What were the accusations included in the suit, though? What were the issues Rodriguez reported that led to her wrongful termination? For starters, the lawsuit included several “accusations against Planned Parenthood that demonstrated its lack of medical care, concern for patients, and unethical practices.” Her suit added that “Planned Parenthood fired her after she observed its many violations of state law and ethics guidelines, and after it fabricated a bunk claim that she had narcotics in her desk.”
Additionally, “a couple of months before her termination, Rodriguez made several complaints against doctors and questioned business practices,” according to the suit. On top of that, she began to notice a pattern of a “Planned Parenthood official performing abortions on patients who then experienced significant complications, including bleeding and cramps.” The suit further stated, “Ms.

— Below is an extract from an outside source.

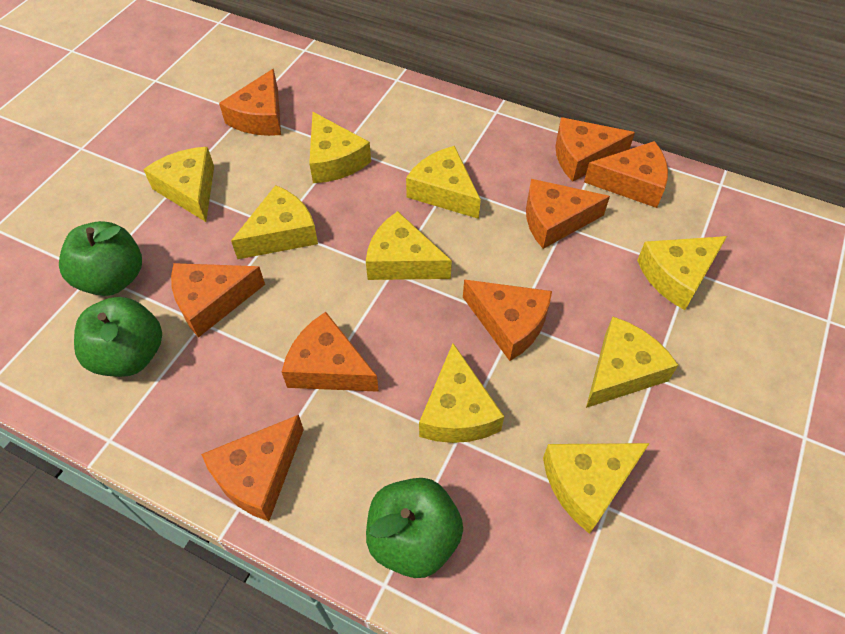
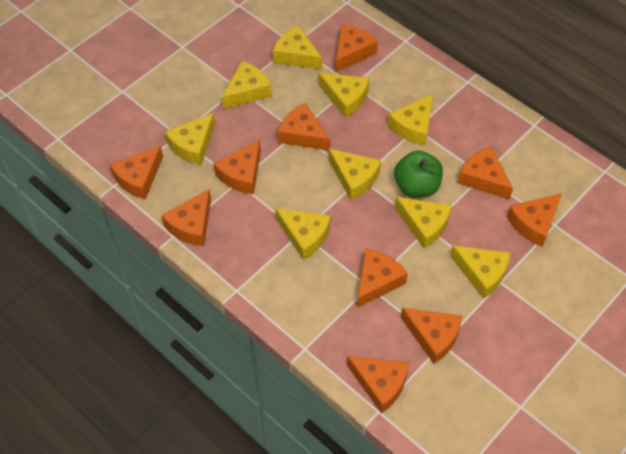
green apple: 3 -> 1
orange cheese: 8 -> 10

Rodriguez was concerned about the substantial health, welfare, and safety risks to these patients, as well as the substantial risk to the health, safety, and welfare of the inevitable future of PPA patients.”
As if those claims weren’t enough, the suit also alleged that a handful of medical assistants often “complained about working with the same doctor during abortions and that the doctor had been requiring the assistants to sign an affidavit stating the abortion procedure was performed properly before they even did the procedure.” The suit stated:
“The medical assistants believed the attestations were premature, wrong, and illegal because the abortion surgery had not yet been performed and they were concerned about the quality and thoroughness of the procedures.”
On one occasion, a medical assistant even had to track down the doctor “after an ultrasound revealed the doctor had placed an IUD in a patient before an abortion was fully completed.” On another occasion, one of the facility’s managers allegedly “did not report that a minor with an adult partner was seeking an abortion, a blatant violation of state law meant to protect potential victims of statutory rape.”
Eventually, Rodriguez voiced her concerns to her supervisor, even though she did not feel comfortable doing so because her supervisor and doctor in question were friends.
Soon after the jury’s decision, Tim Casey, Rodriguez’s attorney, met with reporters and said “the jury found Rodriguez was doing her job by reporting her concerns…It vindicated what she found and it ought to help our community be safer.”
Despite the jury’s decision, Planned Parenthood continues to claims the doctors and others did nothing wrong.